When I click show SMART Drive Info it shows various attributes of the hard drive and that everything checks out okay.
 
I'm pretty sure most drives will last well over 5 years, and a majority will probably last into the 10+ year range under typical usage conditions. On the other hand, some drives will fail within their first year, so there's no guarantee that a hard drive will be reliable at any point. Not all drives are built the same, and may be subject to different conditions while in use, along with different power-on hours each day, and build quality can even vary from one unit to the next, so it's anyone's guess how long a particular drive will last. If you value any data on a drive, you should have it backed up on another drive no matter how old it is.
 
i tend to use older drives like that for local data storage and keep windows and programs running from a newer drive. this way the drive is not being as heavily used in its old age but still gets to remain useful.

no telling when it will go but i'd rather it take out some data that is backed up elsewhere than to take my windows install and all my programs settings and so on. wish we could guess but in the end it'll die when it feels like it and not a moment sooner
 
I don't even experience any problems with it it's just confusing to me how every article I read says that it should've died a decade ago.
All that you read is an average.
A individual drive may last 15 years. I have a couple like that.
Or it may die 5 weeks out of the box. I had one like that a couple of years ago.

The average lifespan of 100,000 hard drives has little to do with the actual lifespan of your single drive.


As with any storage device, if there is any data on it you don't wish to lose...backups are your friend.
 
If you are truly interested in hard drive failures take a look here at this chart
The Backblaze data is worth looking at, but you also have to consider the specific conditions those drives are put under. Backblaze uses regular consumer drives under enterprise storage conditions. Imagine a room full of server racks packed full of hard drives like this...

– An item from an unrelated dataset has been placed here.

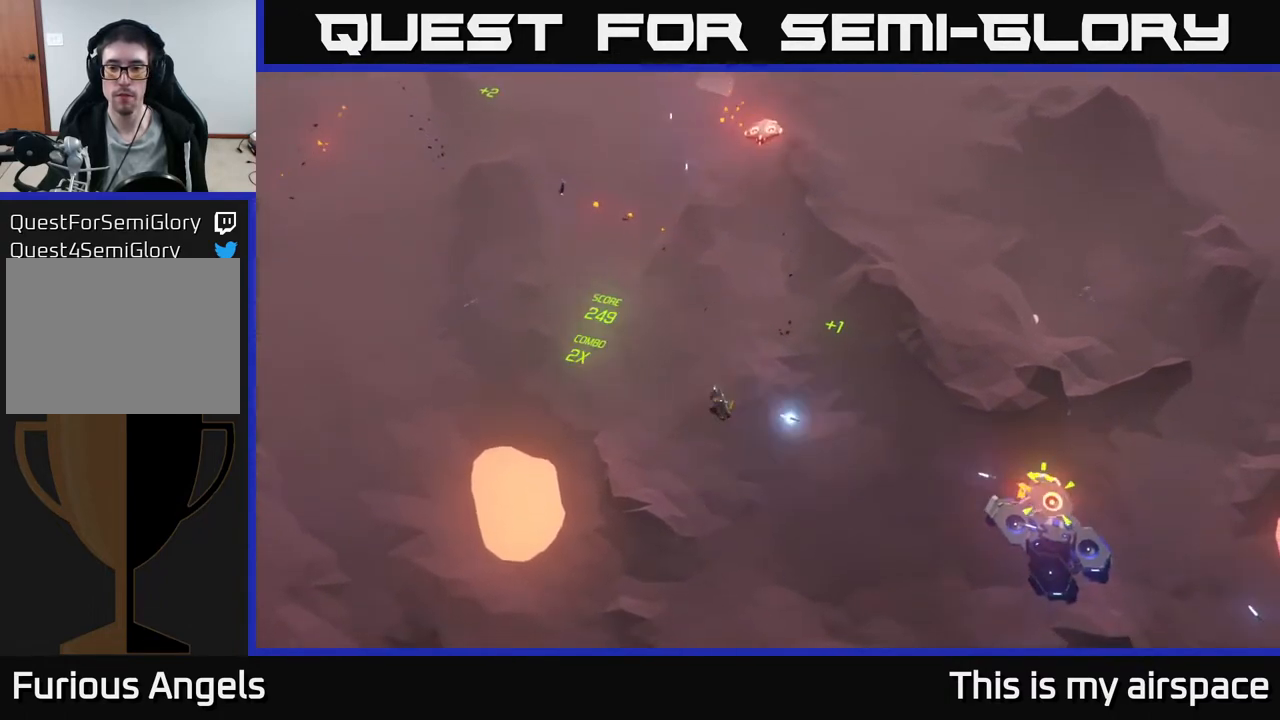
Gameplay with a controller (Xbox layout); each line is a JSON object with the inputs held at the frame after it. "events" lists button and stick changes between this image and that frame as [ms after this image, input, new state], when the widget could be followed in between. Not read: right_stick.
{"buttons": [], "left_stick": "down-left", "events": []}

https://en.wikipedia.org/wiki/File:StoragePod.jpg

Those are undoubtedly different from the conditions most will put a drive under in their own system, though it's not exactly clear whether they might be better or worse for drive reliability.

And while they currently show an average annual failure rate of less than 2% across models, I don't think they keep drives long enough to determine whether that rate will increase significantly after a number of years. In the article, they mention replacing many of their 2, 3 and 4TB drives with higher capacity models this year, so it's likely that all their drives will be phased out long before getting near that ten-year range.